Stored data entries:
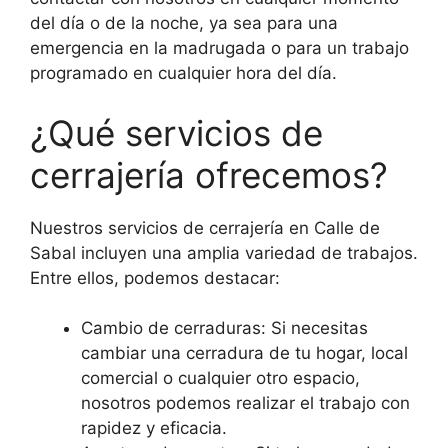
del día o de la noche, ya sea para una
emergencia en la madrugada o para un trabajo
programado en cualquier hora del día.
¿Qué servicios de
cerrajería ofrecemos?
Nuestros servicios de cerrajería en Calle de
Sabal incluyen una amplia variedad de trabajos.
Entre ellos, podemos destacar:
Cambio de cerraduras: Si necesitas
cambiar una cerradura de tu hogar, local
comercial o cualquier otro espacio,
nosotros podemos realizar el trabajo con
rapidez y eficacia.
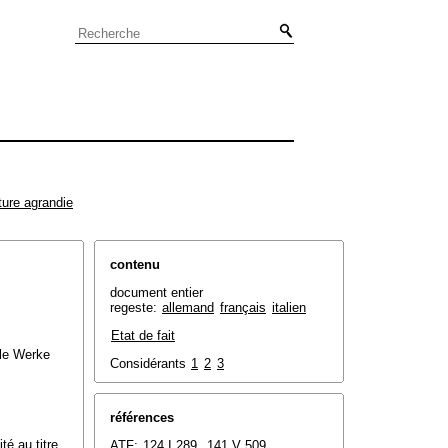
ture agrandie
contenu
document entier
regeste:
allemand
français
italien
Etat de fait
lle Werke
Considérants
1
2
3
références
té au titre
ATF:
124 I 289
,
141 V 509
,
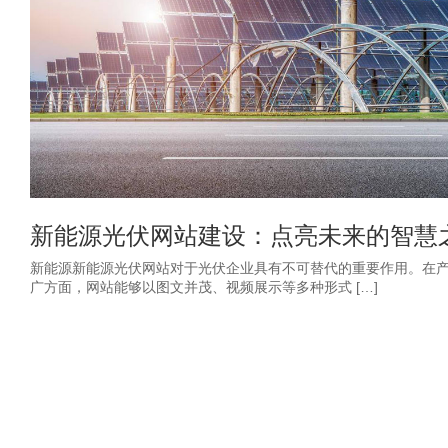
新能源光伏网站建设：点亮未来的智慧
新能源新能源光伏网站对于光伏企业具有不可替代的重要作用。在
广方面，网站能够以图文并茂、视频展示等多种形式 […]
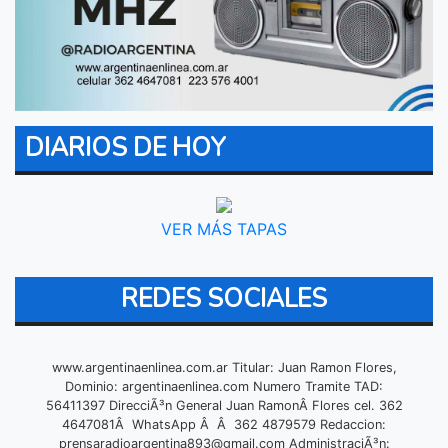
DIARIOS DE HOY
VER MÁS TAPAS
REDES SOCIALES
www.argentinaenlinea.com.ar Titular: Juan Ramon Flores,
Dominio: argentinaenlinea.com Numero Tramite TAD:
56411397 DirecciÃ³n General Juan RamonÂ Flores cel. 362
4647081Â WhatsApp Â Â 362 4879579 Redaccion:
prensaradioargentina893@gmail.com
AdministraciÃ³n:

Activity: Apply a filter for "Juan" to the entries and show each line that passes.

Your response:
www.argentinaenlinea.com.ar Titular: Juan Ramon Flores,
56411397 DirecciÃ³n General Juan RamonÂ Flores cel. 362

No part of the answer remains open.